§ **Dataset content**:

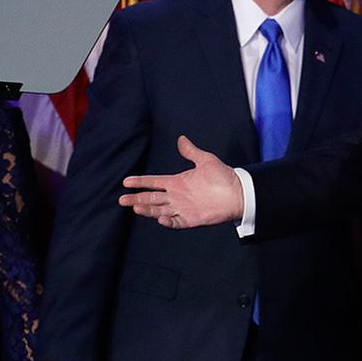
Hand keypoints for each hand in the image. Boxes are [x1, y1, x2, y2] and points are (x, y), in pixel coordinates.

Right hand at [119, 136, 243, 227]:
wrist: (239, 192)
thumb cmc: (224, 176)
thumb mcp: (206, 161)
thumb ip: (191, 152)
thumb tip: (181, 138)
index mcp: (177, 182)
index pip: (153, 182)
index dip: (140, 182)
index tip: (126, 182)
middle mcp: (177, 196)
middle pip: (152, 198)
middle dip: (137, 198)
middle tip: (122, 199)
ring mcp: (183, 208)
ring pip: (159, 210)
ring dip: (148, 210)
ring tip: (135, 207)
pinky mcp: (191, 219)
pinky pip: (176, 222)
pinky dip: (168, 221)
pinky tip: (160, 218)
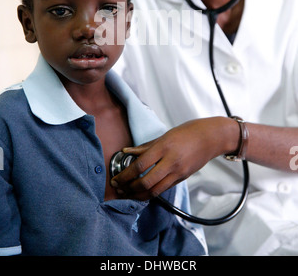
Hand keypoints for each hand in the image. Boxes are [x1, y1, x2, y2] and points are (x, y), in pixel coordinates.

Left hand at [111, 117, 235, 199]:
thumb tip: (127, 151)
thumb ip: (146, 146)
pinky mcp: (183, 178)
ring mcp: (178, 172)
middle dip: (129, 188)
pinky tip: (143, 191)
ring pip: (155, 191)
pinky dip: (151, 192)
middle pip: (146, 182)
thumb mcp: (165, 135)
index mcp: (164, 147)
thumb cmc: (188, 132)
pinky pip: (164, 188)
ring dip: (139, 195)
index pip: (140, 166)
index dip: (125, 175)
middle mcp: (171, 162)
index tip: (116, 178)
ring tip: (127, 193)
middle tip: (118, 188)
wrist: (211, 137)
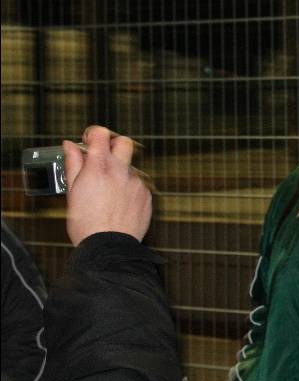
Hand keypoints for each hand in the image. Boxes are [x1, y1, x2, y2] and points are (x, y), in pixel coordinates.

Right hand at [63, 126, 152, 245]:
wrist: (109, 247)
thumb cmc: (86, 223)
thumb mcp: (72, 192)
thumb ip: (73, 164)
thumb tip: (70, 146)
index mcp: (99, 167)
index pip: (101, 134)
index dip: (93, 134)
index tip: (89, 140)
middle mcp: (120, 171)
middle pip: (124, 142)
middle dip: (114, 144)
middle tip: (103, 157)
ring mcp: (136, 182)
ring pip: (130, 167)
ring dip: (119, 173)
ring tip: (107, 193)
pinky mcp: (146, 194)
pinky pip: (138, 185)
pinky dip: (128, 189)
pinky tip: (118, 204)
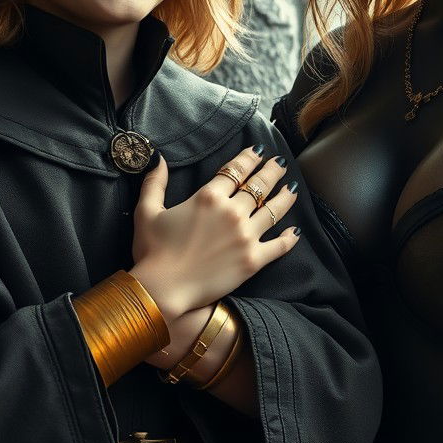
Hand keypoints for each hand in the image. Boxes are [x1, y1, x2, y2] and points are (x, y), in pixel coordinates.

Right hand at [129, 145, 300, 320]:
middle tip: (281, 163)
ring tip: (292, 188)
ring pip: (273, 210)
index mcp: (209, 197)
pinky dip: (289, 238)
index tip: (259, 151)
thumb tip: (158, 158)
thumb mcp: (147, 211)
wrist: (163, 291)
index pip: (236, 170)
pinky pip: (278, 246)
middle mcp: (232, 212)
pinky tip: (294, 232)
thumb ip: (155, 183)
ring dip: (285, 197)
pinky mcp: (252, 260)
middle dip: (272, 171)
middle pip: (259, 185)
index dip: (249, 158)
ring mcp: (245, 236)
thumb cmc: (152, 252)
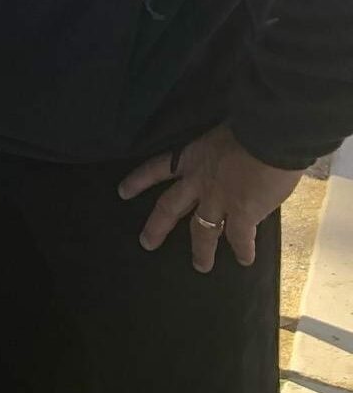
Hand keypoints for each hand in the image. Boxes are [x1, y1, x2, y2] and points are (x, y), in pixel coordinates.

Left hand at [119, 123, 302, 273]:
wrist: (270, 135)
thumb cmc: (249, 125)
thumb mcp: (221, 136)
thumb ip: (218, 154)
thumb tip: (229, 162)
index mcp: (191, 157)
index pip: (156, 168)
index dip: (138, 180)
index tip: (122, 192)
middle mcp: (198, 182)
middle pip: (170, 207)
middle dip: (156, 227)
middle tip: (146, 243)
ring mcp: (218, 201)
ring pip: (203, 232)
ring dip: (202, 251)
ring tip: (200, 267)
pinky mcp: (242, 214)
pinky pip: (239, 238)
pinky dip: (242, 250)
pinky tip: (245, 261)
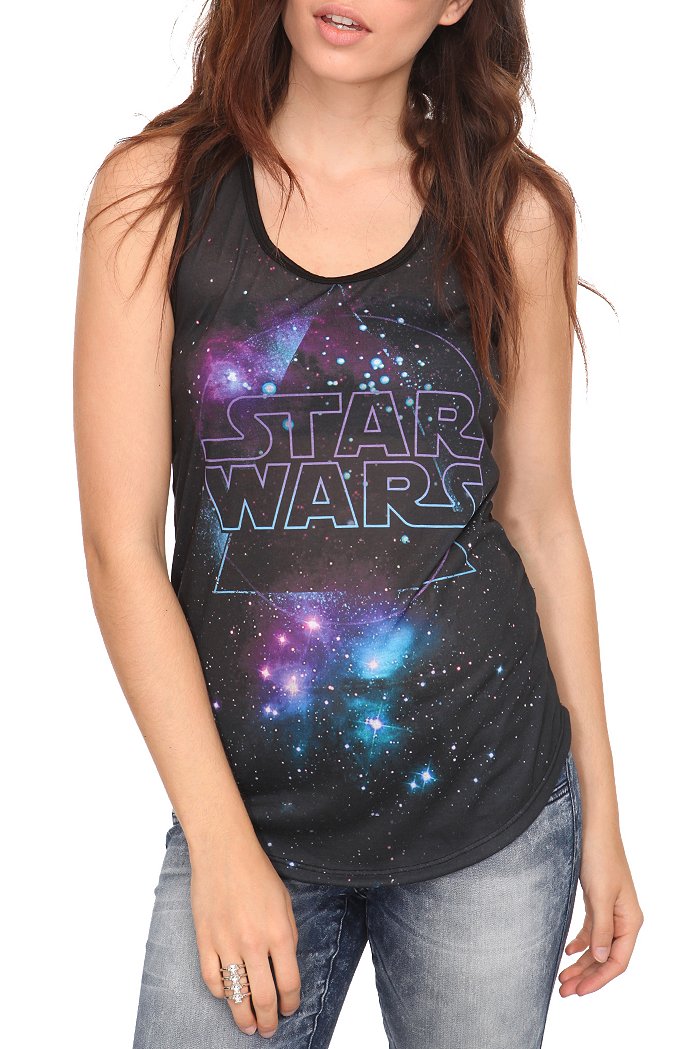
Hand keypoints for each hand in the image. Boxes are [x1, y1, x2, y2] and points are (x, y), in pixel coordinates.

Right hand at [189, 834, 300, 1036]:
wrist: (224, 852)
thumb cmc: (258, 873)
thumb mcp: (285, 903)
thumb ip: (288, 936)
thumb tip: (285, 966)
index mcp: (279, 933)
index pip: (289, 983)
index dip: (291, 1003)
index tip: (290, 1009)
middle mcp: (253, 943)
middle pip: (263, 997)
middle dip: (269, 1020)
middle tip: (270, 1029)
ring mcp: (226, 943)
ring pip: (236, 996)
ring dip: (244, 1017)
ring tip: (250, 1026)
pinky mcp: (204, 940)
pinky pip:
* * *
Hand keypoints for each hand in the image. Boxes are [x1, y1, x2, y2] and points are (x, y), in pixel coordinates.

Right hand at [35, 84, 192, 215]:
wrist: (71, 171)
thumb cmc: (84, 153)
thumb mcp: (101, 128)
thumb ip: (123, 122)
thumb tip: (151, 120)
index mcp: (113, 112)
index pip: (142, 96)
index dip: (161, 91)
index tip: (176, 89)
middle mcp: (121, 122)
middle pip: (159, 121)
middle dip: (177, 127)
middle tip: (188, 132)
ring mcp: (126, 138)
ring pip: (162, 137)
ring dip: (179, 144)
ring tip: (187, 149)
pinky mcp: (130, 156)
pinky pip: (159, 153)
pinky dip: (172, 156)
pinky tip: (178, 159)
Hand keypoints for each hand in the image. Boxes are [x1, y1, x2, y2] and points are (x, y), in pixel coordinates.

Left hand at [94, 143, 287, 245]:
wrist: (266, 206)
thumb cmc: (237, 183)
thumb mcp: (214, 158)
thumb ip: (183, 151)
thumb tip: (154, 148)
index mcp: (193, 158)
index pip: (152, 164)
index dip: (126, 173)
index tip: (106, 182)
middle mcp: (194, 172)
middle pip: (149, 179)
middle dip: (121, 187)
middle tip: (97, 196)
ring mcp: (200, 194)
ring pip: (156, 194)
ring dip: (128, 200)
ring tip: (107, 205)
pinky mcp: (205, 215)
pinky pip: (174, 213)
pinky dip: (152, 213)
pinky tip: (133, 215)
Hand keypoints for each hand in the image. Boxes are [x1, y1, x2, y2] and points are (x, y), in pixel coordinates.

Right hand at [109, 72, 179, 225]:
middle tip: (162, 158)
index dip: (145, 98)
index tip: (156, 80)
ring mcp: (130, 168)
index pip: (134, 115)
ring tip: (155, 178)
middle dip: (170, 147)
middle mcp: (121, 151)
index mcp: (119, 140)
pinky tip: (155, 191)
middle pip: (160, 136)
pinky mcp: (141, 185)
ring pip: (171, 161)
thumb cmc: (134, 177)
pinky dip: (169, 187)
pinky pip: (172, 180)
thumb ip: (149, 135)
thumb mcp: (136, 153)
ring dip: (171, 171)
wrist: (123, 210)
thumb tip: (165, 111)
* * *
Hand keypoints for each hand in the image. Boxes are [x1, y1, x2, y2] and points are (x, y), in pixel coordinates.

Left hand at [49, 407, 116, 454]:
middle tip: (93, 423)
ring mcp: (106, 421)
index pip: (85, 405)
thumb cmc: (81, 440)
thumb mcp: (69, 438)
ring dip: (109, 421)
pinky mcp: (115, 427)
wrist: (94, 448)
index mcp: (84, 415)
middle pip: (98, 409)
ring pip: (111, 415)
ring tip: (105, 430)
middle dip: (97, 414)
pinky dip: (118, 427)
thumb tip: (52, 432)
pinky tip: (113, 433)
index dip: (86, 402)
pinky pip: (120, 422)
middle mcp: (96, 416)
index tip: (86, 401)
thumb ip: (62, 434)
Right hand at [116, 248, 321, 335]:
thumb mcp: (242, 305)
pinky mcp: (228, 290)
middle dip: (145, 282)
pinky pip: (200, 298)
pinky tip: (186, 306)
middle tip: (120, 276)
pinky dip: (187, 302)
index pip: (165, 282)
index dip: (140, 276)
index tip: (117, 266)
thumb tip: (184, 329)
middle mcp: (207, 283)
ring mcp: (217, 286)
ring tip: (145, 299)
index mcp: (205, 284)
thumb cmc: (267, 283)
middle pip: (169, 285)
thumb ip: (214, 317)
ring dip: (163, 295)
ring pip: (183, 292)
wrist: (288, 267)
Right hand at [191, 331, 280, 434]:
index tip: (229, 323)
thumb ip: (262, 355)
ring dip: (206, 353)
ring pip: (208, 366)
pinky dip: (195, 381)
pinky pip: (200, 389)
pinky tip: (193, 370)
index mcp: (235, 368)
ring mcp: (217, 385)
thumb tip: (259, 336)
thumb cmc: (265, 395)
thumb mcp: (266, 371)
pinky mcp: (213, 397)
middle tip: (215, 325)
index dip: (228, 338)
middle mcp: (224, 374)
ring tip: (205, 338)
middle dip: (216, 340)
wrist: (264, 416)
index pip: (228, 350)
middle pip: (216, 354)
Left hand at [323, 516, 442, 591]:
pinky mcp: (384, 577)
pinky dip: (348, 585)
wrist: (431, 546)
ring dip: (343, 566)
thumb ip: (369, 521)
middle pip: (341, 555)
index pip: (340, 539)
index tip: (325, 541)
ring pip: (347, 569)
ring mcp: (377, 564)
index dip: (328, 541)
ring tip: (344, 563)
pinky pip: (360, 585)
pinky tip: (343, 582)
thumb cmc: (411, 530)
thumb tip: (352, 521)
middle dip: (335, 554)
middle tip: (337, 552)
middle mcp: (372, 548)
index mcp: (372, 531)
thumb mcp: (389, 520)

§ **Prompt**:
What is needed is a verbatim copy of every line in the records above from the one containing "ring pip: (162, 137)" down to the one containing "middle tip: (97, 196)", both included, and nothing more.

§ **Answer to this exercise**:
ring pip: (162, 137)
ring dip: (179, 144)
ring tip: (187, 149)
pinky mcp: (130, 156)
pinky pip: (159, 153)
pinky dip: (172, 156)
pinky tip: (178, 159)
Hand keypoints for each hand in the image. Boxes are [x1, y1, x2, y2] and points are (x, y), in pixel coordinates.

Left hand at [94, 143, 287, 245]:
wrist: (266, 206)
thumb cmc: (237, 183)
thumb mcp: (214, 158)
thumb ip: (183, 151)
thumb tip: (154, 148)
index mcp: (193, 158)
index pip: (152, 164)
index dip: (126, 173)
index tip: (106, 182)
middle mcp: (194, 172)
middle pip: (149, 179)
middle dip: (121, 187)
middle tip: (97, 196)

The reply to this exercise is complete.